Peter Robins 

The Winter Journey effect: the books that render your favourites obsolete

Peter Robins: Sometimes a novel is unearthed that casts a shadow over a personally treasured work - should we be pleased or perturbed?
  
  

George Perec
Journeyman … Georges Perec. Photograph: Sophie Bassouls/Sygma/Corbis Photograph: Sophie Bassouls/© Sophie Bassouls/Sygma/Corbis

The Winter Journey is a story by Georges Perec, in which a man examining the library of a French country house stumbles across a previously unknown book, also called The Winter Journey. Its contents appear to be faint echoes of various major developments in French literature, until the main character checks his dates, and discovers that in each case, it narrowly precedes the work it had seemed to imitate. Literary history, he concludes, will have to be rewritten. But it is September 1939: other events intervene, and nobody ever sees the book again. You do not need that magic Perecian volume to experience what might be called the Winter Journey effect. All that is required is a book good enough to revise, downwards, your opinion of other, similar books.

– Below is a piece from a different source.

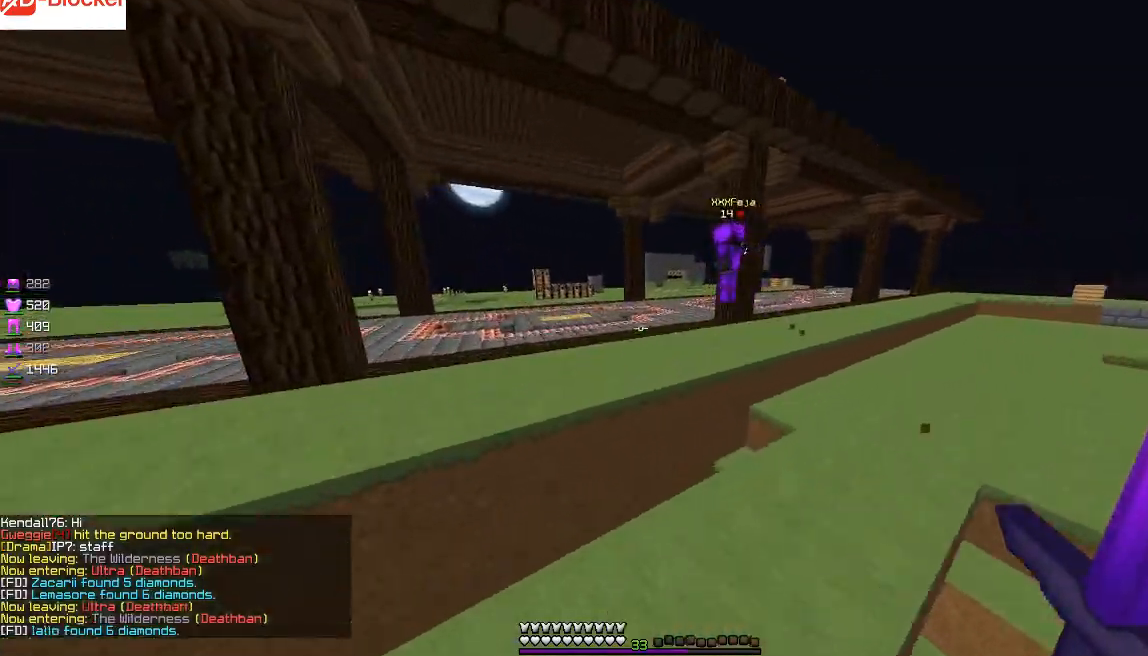
{"keys": ["w"], "mouse": [], "events": []}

I suffered an episode of this recently when I got around to reading Leadville (2000), Edward Platt's "biography" of the A40 in west London. Leadville examines the impact of place and planning on a series of lives, and the idea of suburbia, with a compassion and a lack of assumed grandeur that made me reflect rather more sourly on a bunch of subsequent "psychogeographical" writing. I am thinking in particular of James Attlee's Isolarion (2007), which is extremely proud of its courage in tackling a much more superficially interesting stretch of street: the Cowley Road in Oxford. Excesses that I was inclined to indulge seem less excusable now that I know comparable effects can be achieved without them. The later book shows little evidence of borrowing from the earlier. Their aims and their sensibilities differ significantly. But the earlier's existence has put the later through a Winter Journey in my imagination.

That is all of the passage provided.